NETZWERK VERGANGENHEIT
Geteiltes Leid ist halbes Leid
TEXT:
STEPHAN ISERNHAGEN
BILD:
©
BERLINER LANDESARCHIV
Ein Ost- und ein Westdeutscher
sind eng aneinander gebunden, sind sich aber nie begegnet. Ihre Leben drehen sich
um die Gedenkstätte Hohenschönhausen, dem Stasi-Knast in Ost-Berlin. Sie
erzählen vom 17. Juni und von sich selbst.
2003 ist der 17. Juni 50 Jahre her.
In jenen Junitagen des Jahres 1953 erlebt die DDR einen machtvollen
Volksaufstand, der sich gegen das harte SED-Regime richtet. Die DDR unter
Walter Ulbricht: Trotz Stalins Tod im März halten die DDR-Oberen an
ihrem stalinistischen Kurs fest. Sie beschliessen,
dass alle DDR-Arbeiter 10 Prozent mehr arbeiten müssen – für den gleichen
Lohn. Doch nach dem Tode des sowjetischen Diktators beginnt in der
Sowjetunion das politische Tauwetter. Walter Ullbricht und Otto Grotewohl
werden nach Moskau zitiert, müssen ihr politisches Programm ändern. Das
machen die beiden auch. An den Arbeitsnormerhöhungen halten sie aber fest.
Die Lage spitzt sich zu: Schon vor dem 17. kommt es zu ersten Streiks und
Arbeitsniederlegungen. Die Arbeiter fordern „Weg mit den Normen“. Im Verlauf
des 17. Junis wird aus den spontanen Streikbewegungen eine demonstrierende
Menschenmasse. Auf den Transparenten stehen Parolen, die bald nicht nur
wirtschaftliche Missstände aufgreifen, sondern politischer Couleur sind.
„Weg mit Ullbricht!“, „Hängt Ullbricht auf!“ und „Weg mit der Regierung!“.
50 Jahre sind vergangen und
einige der Männer, die damals auf die Straße gingen, leben immer noch in
Berlin. Ihre Leben kreuzten sich am 17. Juni und dann nie wieder. Dennoch
sind sie auf unterschiedliche Weise gebunden an ihre Vergangenheit – Es gab
ein Leben nach dem 17. Juni.
Die Opfer des 17. Juni liegen in
schwarzen Särgen vor dem Schöneberger Rathaus. Männer, mit denen der
19-jährige Herbert P. vor sechs Tagen gegen das SED-Unrechtsregime
demonstrierte. Bundeskanzler Konrad Adenauer spricht zu den Trauernden.
Hunderte verharren minutenlang, nehmen schweigend Abschied.
Ost-Berlin am 17. Juni: Gerhard
F. verbringt die Nacht mit acht anderen Demonstranten im geheimen
Stasi-Gefängnis Hohenschönhausen, in einer acht Quadratmeter Zelle. Durch
dicke Glasbausteine schimmert nur wenig Licht. Dem 16-Jährigen ist kalt, er
kriecht unter Stroh und einen löchrigen Kartoffelsack. Erst vier Tage später
darf er sich waschen und satt essen.

● VORLIEGENDE ZEILEN

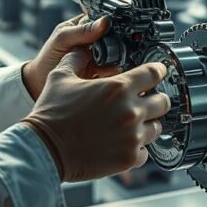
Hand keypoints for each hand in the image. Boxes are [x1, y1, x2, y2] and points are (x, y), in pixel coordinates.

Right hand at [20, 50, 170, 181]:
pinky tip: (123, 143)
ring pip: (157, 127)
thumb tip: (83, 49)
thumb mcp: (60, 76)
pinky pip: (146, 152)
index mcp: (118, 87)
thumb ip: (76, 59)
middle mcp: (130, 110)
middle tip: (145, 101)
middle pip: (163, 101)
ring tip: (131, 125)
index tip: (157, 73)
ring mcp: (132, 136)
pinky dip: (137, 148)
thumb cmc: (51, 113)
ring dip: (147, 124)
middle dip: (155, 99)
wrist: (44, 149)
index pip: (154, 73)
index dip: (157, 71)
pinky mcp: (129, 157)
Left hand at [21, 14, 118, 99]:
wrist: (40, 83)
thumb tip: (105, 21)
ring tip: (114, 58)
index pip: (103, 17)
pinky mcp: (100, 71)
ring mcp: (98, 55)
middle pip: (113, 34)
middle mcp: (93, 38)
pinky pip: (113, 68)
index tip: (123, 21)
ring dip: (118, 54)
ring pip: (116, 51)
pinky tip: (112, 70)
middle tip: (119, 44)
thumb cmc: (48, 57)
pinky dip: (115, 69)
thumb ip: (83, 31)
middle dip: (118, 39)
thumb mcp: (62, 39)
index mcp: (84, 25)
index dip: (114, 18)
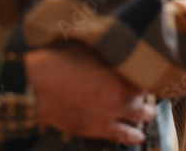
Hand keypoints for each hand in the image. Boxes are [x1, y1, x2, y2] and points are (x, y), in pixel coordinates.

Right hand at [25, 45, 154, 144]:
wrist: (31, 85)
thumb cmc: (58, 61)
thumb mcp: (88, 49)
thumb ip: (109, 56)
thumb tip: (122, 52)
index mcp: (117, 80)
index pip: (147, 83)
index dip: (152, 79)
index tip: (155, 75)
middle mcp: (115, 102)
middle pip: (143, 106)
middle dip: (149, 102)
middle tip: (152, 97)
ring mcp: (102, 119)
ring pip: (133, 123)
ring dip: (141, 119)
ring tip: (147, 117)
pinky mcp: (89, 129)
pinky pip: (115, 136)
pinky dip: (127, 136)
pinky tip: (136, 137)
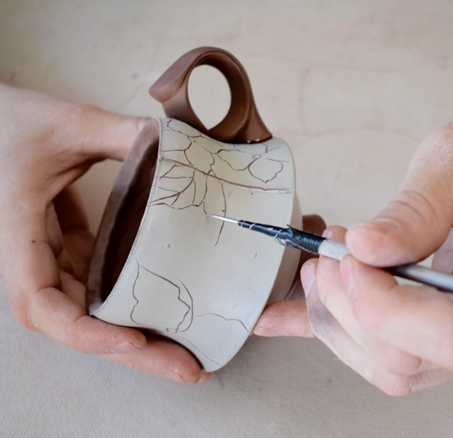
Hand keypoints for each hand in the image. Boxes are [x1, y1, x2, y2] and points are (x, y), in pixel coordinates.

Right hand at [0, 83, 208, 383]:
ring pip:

...

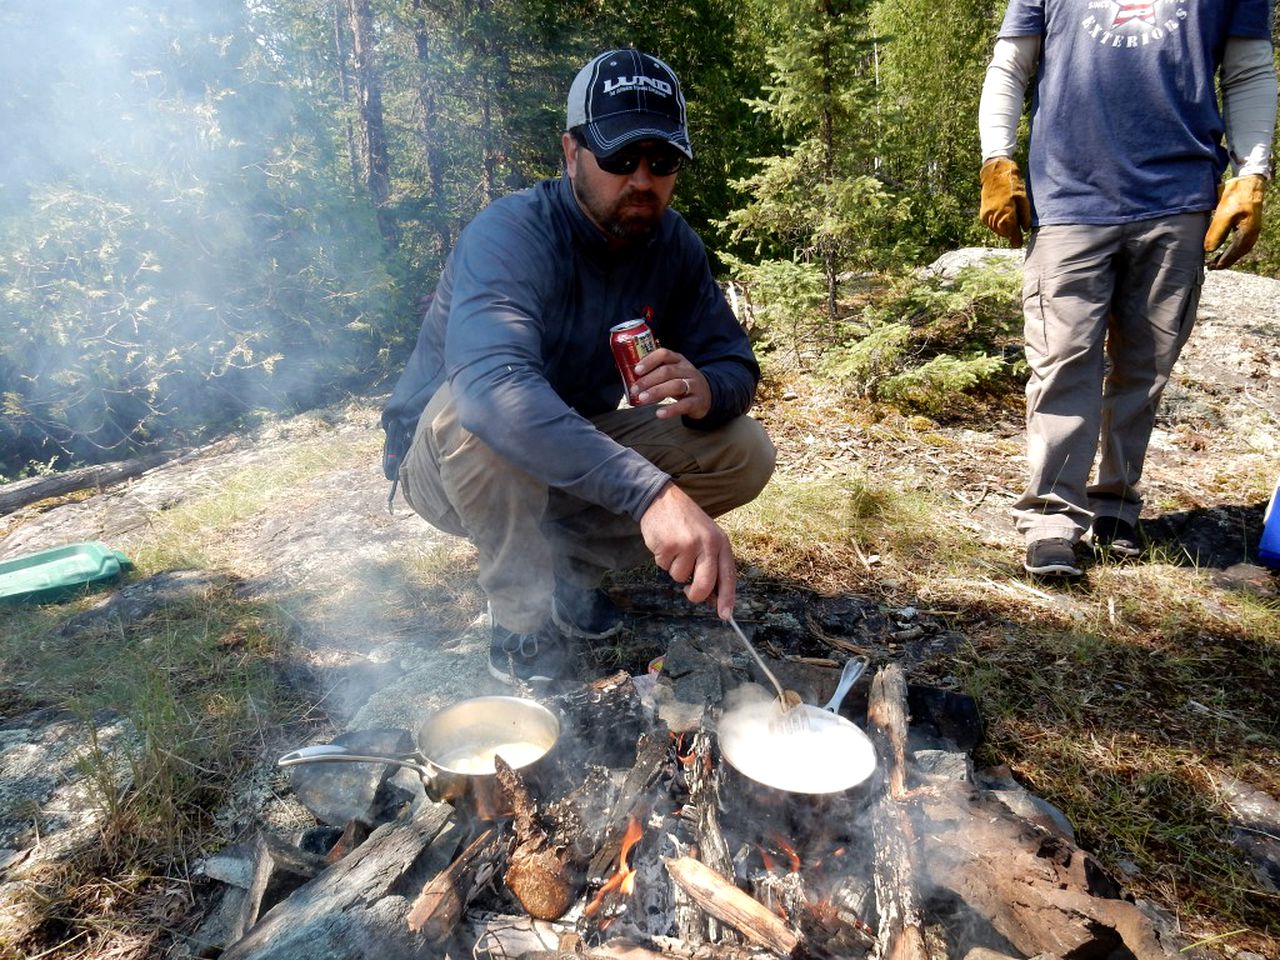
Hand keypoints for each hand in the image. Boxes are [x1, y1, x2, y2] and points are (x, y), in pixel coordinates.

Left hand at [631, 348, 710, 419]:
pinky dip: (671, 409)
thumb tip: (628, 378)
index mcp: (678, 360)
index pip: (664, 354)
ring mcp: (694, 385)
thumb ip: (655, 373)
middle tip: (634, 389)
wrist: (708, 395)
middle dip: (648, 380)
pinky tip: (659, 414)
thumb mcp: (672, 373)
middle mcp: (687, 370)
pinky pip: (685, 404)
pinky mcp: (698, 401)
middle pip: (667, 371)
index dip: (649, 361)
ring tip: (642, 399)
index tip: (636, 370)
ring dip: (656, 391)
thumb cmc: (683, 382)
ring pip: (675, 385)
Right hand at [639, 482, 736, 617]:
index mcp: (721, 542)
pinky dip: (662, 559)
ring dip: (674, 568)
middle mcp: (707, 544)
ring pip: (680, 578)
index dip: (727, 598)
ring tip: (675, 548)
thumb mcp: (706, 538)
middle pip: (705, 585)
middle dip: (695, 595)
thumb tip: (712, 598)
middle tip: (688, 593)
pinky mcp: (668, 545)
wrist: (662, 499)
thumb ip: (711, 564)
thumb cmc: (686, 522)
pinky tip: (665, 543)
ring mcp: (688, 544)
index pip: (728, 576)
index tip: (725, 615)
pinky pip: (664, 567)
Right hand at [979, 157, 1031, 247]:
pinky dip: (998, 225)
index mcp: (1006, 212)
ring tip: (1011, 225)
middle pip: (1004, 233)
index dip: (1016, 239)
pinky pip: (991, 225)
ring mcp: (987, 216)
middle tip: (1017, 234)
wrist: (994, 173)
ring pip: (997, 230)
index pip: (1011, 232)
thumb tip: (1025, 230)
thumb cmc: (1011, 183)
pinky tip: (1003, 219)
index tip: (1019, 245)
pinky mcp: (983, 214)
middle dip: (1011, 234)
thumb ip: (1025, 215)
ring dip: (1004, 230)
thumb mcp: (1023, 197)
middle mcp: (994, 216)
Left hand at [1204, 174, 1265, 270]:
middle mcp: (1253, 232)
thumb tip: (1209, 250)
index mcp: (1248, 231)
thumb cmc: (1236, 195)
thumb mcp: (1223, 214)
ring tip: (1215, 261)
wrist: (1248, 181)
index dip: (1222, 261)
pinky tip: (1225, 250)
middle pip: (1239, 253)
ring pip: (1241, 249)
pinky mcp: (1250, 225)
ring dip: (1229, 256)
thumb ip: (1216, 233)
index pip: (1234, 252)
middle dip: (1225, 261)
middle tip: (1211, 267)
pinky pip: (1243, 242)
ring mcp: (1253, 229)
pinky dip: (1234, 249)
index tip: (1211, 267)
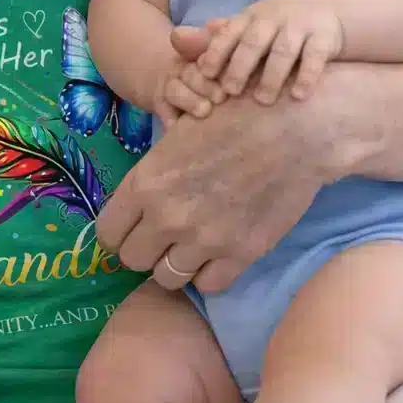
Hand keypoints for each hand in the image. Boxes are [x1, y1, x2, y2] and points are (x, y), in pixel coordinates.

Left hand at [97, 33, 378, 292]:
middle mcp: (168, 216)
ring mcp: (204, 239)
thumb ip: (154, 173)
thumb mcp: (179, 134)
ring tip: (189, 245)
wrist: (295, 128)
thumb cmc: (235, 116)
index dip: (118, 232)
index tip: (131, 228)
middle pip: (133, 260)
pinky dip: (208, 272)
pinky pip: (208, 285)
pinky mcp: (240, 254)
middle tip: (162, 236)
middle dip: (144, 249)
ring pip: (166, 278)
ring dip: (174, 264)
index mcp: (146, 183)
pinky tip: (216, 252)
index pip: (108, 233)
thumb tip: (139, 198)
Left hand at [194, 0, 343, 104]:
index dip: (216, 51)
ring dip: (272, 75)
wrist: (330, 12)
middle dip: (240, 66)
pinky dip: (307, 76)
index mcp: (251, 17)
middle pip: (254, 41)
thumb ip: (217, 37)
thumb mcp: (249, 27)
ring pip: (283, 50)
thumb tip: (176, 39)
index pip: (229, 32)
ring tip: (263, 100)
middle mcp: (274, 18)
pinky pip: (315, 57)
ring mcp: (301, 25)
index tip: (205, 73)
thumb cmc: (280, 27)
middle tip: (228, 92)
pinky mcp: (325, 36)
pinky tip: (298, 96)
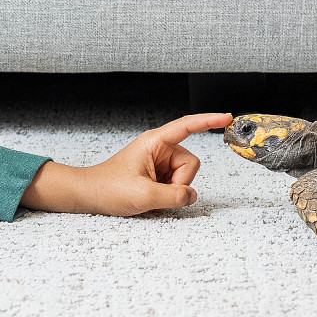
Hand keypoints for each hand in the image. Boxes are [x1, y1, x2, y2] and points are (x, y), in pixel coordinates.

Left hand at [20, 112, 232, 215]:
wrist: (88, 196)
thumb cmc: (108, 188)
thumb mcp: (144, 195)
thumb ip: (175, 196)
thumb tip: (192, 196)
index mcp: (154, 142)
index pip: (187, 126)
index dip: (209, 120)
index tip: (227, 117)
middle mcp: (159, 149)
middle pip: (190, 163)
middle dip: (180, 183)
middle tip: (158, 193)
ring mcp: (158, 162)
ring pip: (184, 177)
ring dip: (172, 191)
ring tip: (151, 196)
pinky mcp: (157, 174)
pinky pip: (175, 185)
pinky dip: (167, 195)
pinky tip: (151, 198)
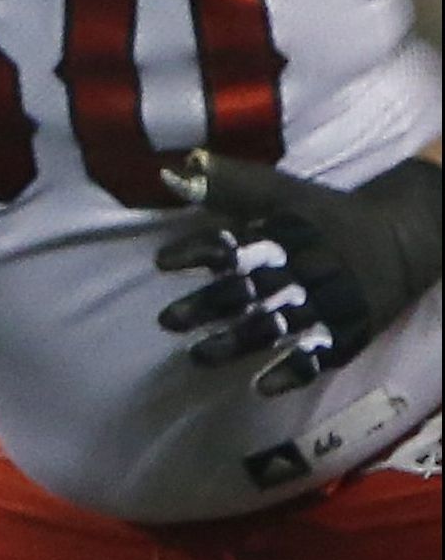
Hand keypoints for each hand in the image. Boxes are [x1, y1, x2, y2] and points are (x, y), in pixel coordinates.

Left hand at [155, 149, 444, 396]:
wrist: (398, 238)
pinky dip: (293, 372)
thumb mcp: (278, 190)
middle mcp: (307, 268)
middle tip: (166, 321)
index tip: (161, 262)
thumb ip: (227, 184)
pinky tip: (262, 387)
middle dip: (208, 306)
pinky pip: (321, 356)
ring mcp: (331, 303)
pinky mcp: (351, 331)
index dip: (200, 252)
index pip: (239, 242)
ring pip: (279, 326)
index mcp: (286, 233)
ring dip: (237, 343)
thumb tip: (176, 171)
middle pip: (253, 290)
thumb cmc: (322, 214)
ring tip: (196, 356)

● ZIEL DER AUFGABE
Führe den Text über den Volksaufstand vom 17. Juni 1953 im Anschluss an seinen letzten Satz weiter.

● LÖSUNG ZUR AUFGABE
Nach 50 Jahren wohnen Herbert P. und Gerhard F. wie damals in Berlin. Der
eine im Osten. Der andere im Westen. Sie leben im geeinten Deutschland, sind
aber doch in verschiedenen Welten zu Hause.
Alltag in Berlin
Herbert P. zieht kräftig an einer Zigarette. Er sitzt in einem 20
Quadratmeter-Raum in der Gedenkstätte Hohenschönhausen. Die Wände sind weiß
gestrichen – keine Bilder, Kunstblumen in einer grünen Plastikvase auf
einem wackligen Holztisch. Tief im Osten an der Genslerstraße führt Herbert
P. seit sieben Jahren jeden Tag bis zu vier Gruppen durch das alte
Stasi-Untersuchungsgefängnis. Er selbst saß in einer der Zellen ein. 1954:
Weil er am 17. Juni dabei war.
Im Gang vor dem Aufenthaltsraum hängen Fotos jener ehemaligen Häftlinge, die
heute Gruppen durch die Gedenkstätte führen. An denen von Herbert P. steht:
„Die Zellentür klackte hinter mir zu und ich dachte: Hier kommst du nie
wieder raus.“ Plötzlich trampeln 30 Schüler durch den Gang, Herbert P.
schaut nicht einmal hoch. „Die Gedenkstätte ist wie ein zu Hause für mich.
Ich kenne jeden Raum, gehe jeden Tag durch die langen Zellentrakte. Ich muss
doch weitergeben, was hier passierte“, sagt der 69-Jährige. Mit seinen
dunkelbraunen Augen schaut er durch das kleine Fenster. Noch immer
durchkreuzen rostige Gitterstäbe seinen Blick nach draußen.
Den Blick nach vorn, den Kopf durch einen Motorradhelm geschützt, so
knattert Gerhard F. mit seinem lilafarbenen Roller über die holprige Straße
am Gefängnis vorbei. Der 66-Jährige ist auf dem Weg zum „Allee Center“,
einer Einkaufspassage. Dort trinkt er jeden Morgen einen Kaffee im „Backstop“.
Ab und zu nimmt er eine Vanilleschnecke. Am liebsten mit viel Zucker.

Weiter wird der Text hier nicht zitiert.